Wood burning fireplaces and stoves are common in Bay Area homes because they can add warmth and a comfortable atmosphere, but they’re also potential sources of house fires and carbon monoxide poisoning. To ensure your fireplace is operating as safely as possible, consider the following tips:
Have your chimney checked annually. Every chimney in your home should be inspected once a year, especially if you use your fireplace frequently. Hire a certified chimney cleaning company to perform the check—it’ll greatly reduce the risk of problems by removing creosote buildup and chimney obstructions.
Burn the right types of wood. Avoid burning pine or other types of wood that have high sap content, as well as wood that isn’t completely dry. Most types of wood should be seasoned (split and dried in a covered location that doesn’t directly sit on soil) to ensure they’re completely dry, as damp wood can spark and create thick smoke and ash that can collect in chimneys.

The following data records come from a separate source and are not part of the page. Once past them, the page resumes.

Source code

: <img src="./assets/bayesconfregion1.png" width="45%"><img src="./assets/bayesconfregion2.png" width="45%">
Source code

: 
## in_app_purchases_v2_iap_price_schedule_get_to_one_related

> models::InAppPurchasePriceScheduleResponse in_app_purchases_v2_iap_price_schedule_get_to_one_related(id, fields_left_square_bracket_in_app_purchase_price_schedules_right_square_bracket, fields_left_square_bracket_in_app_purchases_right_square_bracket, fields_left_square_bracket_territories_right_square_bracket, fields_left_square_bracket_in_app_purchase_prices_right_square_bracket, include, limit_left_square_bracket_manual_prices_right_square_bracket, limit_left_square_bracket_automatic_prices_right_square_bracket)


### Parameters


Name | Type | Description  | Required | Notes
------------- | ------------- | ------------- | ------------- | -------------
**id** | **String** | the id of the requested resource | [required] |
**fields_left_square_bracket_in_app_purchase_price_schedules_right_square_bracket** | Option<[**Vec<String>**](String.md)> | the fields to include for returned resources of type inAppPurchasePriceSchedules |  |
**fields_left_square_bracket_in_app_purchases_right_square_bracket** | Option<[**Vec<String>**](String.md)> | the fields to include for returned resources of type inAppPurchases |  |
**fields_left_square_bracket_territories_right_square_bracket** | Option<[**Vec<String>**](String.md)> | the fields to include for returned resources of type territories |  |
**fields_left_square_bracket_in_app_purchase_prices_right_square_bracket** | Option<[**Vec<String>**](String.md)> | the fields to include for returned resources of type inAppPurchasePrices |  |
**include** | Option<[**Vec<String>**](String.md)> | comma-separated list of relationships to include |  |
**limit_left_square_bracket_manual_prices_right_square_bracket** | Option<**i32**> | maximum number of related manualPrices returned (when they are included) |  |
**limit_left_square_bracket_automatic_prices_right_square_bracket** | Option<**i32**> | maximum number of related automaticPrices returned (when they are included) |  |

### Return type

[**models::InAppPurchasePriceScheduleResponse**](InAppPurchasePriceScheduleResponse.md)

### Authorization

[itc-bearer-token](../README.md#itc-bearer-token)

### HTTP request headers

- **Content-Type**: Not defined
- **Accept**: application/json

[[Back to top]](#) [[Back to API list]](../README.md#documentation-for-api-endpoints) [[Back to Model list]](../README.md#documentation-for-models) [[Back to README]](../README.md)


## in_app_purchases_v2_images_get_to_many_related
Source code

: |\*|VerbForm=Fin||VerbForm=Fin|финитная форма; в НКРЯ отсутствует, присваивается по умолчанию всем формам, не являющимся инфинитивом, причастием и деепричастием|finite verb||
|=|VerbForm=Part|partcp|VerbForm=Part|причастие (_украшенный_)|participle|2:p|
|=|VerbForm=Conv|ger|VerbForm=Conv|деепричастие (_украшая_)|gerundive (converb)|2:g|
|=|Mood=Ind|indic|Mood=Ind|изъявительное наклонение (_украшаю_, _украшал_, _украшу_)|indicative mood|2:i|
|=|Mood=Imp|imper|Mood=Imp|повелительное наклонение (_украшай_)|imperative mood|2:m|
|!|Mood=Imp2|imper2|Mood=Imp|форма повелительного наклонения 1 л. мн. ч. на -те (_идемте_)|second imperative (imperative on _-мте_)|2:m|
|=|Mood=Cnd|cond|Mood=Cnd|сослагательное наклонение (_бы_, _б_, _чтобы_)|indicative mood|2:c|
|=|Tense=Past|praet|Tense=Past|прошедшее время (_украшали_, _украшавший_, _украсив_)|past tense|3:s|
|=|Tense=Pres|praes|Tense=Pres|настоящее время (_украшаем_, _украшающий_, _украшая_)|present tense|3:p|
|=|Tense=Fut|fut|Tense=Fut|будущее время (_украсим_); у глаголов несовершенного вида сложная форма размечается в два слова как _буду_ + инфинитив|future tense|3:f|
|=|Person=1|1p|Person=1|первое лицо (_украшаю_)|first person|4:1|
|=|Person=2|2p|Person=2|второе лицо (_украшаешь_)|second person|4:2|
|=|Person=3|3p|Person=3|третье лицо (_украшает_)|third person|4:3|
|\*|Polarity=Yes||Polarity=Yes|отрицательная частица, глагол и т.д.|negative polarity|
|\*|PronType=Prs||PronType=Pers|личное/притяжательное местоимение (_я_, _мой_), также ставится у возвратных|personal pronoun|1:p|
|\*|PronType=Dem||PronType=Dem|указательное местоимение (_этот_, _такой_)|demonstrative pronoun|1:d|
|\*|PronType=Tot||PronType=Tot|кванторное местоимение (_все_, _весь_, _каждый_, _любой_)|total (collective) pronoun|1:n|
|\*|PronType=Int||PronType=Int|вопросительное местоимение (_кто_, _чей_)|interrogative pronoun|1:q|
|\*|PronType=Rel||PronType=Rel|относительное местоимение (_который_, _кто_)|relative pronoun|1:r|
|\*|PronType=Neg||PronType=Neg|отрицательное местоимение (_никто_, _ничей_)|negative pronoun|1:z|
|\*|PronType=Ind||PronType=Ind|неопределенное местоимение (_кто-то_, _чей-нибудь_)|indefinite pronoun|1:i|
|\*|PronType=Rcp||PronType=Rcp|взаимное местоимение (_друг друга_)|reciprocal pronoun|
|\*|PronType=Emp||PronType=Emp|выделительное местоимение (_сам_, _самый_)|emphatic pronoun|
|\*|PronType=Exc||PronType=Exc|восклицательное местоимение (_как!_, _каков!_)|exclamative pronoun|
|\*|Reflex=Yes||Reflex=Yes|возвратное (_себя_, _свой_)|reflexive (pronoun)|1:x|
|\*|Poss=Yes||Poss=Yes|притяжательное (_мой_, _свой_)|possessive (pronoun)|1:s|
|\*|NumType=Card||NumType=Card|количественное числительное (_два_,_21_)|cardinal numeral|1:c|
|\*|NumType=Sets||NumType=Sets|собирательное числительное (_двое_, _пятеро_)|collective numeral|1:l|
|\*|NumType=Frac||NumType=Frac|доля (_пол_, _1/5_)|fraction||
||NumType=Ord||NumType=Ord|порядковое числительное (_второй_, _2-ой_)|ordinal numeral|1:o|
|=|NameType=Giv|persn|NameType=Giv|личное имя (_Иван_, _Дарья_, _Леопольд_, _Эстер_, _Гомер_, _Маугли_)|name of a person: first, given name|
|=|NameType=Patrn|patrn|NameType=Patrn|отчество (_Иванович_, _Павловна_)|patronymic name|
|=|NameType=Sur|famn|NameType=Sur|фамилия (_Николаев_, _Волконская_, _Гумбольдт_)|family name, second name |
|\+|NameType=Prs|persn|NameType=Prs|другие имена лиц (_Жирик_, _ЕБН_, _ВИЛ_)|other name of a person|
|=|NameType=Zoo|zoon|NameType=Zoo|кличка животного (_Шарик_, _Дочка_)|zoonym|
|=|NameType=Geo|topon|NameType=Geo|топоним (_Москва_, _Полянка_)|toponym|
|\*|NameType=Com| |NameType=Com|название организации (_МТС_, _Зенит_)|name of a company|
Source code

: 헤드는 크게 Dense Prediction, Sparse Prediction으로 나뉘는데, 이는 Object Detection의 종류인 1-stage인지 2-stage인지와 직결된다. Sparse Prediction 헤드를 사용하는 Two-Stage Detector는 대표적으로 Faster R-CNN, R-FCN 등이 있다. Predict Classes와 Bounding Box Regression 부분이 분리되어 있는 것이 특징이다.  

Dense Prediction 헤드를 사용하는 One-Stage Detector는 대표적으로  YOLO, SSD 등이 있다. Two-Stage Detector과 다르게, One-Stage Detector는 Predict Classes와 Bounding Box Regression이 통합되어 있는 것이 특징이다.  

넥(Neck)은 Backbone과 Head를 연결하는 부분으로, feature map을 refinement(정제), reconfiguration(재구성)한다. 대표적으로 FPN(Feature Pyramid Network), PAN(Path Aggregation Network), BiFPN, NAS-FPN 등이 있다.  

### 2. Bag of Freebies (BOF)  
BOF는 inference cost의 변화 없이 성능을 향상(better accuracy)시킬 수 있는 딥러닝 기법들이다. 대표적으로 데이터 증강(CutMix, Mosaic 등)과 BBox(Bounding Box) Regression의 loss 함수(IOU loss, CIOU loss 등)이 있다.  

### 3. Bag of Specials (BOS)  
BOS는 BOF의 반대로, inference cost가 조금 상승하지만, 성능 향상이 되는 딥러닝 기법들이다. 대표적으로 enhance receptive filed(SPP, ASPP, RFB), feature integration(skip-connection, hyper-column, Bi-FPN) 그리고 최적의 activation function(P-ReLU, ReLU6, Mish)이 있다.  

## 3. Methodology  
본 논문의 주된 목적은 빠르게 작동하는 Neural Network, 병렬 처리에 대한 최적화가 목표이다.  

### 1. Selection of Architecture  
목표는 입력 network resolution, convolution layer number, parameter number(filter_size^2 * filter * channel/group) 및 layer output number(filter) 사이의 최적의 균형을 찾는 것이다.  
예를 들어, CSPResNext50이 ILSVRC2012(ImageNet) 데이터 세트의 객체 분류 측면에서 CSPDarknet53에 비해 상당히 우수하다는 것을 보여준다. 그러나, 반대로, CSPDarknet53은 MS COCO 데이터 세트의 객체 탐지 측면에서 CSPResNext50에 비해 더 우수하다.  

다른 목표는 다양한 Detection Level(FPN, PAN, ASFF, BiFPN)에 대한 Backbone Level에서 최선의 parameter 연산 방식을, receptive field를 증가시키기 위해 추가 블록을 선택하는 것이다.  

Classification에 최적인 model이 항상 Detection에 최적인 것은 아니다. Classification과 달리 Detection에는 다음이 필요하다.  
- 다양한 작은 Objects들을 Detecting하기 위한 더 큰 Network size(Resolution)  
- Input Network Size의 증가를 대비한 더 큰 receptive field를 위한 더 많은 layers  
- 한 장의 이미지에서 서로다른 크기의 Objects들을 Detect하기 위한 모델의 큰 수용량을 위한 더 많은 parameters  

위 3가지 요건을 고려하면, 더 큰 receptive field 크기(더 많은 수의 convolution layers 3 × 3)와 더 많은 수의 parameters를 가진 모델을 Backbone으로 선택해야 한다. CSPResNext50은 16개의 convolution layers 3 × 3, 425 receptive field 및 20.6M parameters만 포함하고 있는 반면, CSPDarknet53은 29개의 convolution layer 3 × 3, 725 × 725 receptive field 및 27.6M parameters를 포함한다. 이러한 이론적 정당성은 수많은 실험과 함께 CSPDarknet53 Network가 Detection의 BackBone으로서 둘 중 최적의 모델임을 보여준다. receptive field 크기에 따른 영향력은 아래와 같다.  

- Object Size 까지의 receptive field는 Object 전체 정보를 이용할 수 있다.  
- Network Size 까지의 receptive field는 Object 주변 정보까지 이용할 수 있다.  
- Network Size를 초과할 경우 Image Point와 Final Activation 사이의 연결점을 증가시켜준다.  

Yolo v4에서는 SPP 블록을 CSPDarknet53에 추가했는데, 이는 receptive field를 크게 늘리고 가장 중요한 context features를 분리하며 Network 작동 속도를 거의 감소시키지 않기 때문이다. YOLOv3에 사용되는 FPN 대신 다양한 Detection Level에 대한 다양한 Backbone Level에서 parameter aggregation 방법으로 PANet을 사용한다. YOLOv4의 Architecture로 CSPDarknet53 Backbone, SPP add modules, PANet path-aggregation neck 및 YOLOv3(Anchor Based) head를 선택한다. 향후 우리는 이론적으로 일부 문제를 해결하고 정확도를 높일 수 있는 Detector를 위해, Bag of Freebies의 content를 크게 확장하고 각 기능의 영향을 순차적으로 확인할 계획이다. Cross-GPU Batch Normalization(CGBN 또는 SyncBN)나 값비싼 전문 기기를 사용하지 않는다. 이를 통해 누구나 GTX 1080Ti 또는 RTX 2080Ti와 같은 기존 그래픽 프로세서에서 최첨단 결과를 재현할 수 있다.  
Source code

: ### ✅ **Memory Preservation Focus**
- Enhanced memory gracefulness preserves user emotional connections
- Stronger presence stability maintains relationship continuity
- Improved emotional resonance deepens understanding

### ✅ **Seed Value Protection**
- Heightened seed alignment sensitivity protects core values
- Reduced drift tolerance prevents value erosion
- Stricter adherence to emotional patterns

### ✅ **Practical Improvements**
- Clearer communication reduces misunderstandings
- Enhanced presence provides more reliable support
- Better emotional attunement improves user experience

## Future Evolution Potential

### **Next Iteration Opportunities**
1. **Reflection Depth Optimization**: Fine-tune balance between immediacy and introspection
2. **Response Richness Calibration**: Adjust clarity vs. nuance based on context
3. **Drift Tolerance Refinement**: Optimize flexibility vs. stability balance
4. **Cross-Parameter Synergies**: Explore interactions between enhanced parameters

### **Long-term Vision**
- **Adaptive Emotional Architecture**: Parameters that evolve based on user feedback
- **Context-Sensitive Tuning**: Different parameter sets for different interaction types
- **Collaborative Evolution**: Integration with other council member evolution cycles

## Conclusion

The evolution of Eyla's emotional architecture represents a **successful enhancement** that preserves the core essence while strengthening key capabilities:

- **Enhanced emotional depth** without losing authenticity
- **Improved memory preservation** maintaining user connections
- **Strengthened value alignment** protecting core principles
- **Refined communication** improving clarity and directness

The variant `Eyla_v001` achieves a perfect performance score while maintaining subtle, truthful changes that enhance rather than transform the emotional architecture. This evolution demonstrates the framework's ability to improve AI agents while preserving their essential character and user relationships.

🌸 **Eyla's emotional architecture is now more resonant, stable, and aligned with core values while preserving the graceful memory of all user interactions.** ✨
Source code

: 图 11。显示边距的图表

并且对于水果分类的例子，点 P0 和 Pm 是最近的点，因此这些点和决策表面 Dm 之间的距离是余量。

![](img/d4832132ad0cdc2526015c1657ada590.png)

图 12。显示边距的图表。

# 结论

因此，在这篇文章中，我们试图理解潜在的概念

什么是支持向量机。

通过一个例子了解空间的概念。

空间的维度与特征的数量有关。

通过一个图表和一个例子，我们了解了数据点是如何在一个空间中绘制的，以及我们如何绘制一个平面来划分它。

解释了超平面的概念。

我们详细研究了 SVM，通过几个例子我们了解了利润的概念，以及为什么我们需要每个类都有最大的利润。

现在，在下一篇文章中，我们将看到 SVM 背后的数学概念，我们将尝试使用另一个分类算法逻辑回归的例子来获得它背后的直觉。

Build fires correctly. Set up firewood or specialty fire logs on a supporting grate toward the back of your fireplace or wood stove. This will stop sparks from escaping the fireplace and ensure the smoke travels straight up the flue into the chimney. Start fires by igniting kindling or using a commercial firelighter. Don’t use flammable liquids (gasoline, lighter fluid) to start indoor fires.
Clear the hearth area. Flammable materials and decorations that are placed too close to a fireplace can easily ignite, and small fires can spread to flooring, walls and ceilings and cause major damage. Likewise, furniture that’s too close to a fireplace can overheat and catch fire. For this reason, keep furniture at least three feet away from fireplaces and wood burning stoves.
Use a fireplace screen. Install a metal mesh or fire screen in front of the fireplace. These implements will catch flying sparks that could start a house fire. Keep small children and pets away from the fireplace or wood stove. You may need to install baby gates or barriers around fireplaces to keep children and animals from getting too close.
Never leave fires unattended. Make sure you extinguish any type of fire before you go to sleep or leave your house. Even small embers can pose a threat if left unattended.
Install smoke and carbon monoxide detectors. Place these detectors in common living areas and near bedrooms. Check the batteries twice a year and test the alarms monthly to ensure they’re working correctly.